1区 · 医学
Article
作者: Krupinski, John ; Shu, Yue-Zhong ; Jayaram, Ramya ; Hong, Zhenqiu ; Zhou, Min ; Ellsworth, Bruce Alan ; Cao, Gary G. ; Ewing, William R. ; Hernandez, Andres S. ; Panemangalore, Reshma ; Dierks, Elizabeth A. ; Rampulla, Richard A. ; Dabros, Marta ; Kunselman, Lori K. ; Liu, Heng ; Xie, Chunshan ; Zinker, Bradley A. ; Gupta, Arun Kumar ; Williams, Kristin N. ; Wang, Tao ; Gu, Zhengxiang ; Apedo, Atsu ; Xu, Carrie ; Moore, Douglas B. ; Wu, Ximao ; Shi, Jun ; Wilkes, Jason J. ; Jurica, Elizabeth Anne ; Cai, Hong ; Cvijic, Mary Ellen ; Mathur, Arvind ; Gao, Qi ; Foster, Kimberly A. ; Davulcu, Akin H. ; Sun, Qin ; Whaley, Jean M. ; Haque, Lauren E. ; Robl, Jeffrey A. ; Brady, Edward J.

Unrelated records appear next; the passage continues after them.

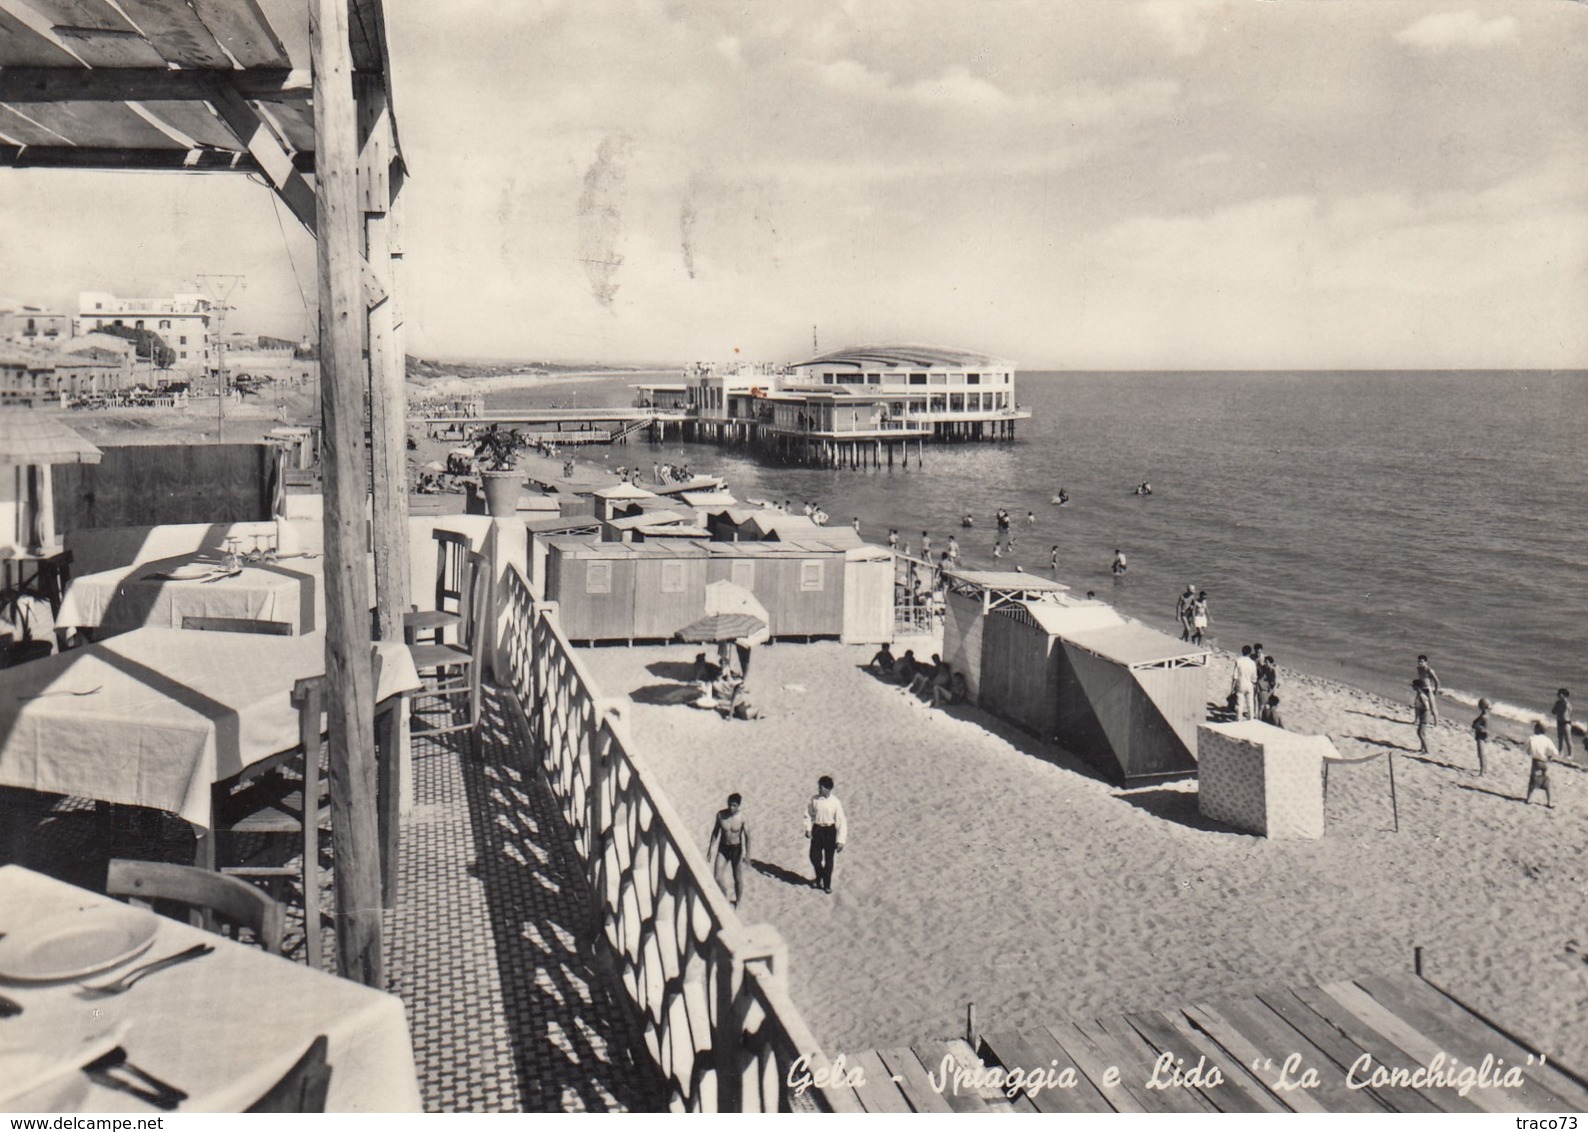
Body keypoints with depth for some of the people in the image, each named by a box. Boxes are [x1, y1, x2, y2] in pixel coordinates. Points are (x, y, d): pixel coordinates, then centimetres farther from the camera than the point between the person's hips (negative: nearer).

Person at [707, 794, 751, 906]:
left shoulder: (742, 817, -19)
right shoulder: (720, 814, -11)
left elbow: (747, 835, -10)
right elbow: (715, 832, 2)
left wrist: (747, 853, -10)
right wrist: (710, 849, 6)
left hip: (736, 849, -2)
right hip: (723, 848, 2)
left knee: (738, 878, 10)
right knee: (718, 878, -1)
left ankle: (737, 902, 31)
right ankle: (725, 898, 25)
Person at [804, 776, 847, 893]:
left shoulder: (836, 803, -14)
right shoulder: (815, 800, -6)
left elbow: (841, 822, -12)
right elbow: (808, 814, 7)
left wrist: (841, 840, -15)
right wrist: (808, 828, -6)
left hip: (830, 831, -2)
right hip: (817, 830, 2)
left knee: (829, 860, 9)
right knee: (814, 857, 3)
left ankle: (827, 884, 27)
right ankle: (819, 878, 33)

G protein-coupled receptor 40 (GPR40) has become an attractive target for the treatment of diabetes since it was shown clinically to promote glucose-stimulated insulin secretion. Herein, we report our efforts to develop highly selective and potent GPR40 agonists with a dual mechanism of action, promoting both glucose-dependent insulin and incretin secretion. Employing strategies to increase polarity and the ratio of sp3/sp2 character of the chemotype, we identified BMS-986118 (compound 4), which showed potent and selective GPR40 agonist activity in vitro. In vivo, compound 4 demonstrated insulinotropic efficacy and GLP-1 secretory effects resulting in improved glucose control in acute animal models.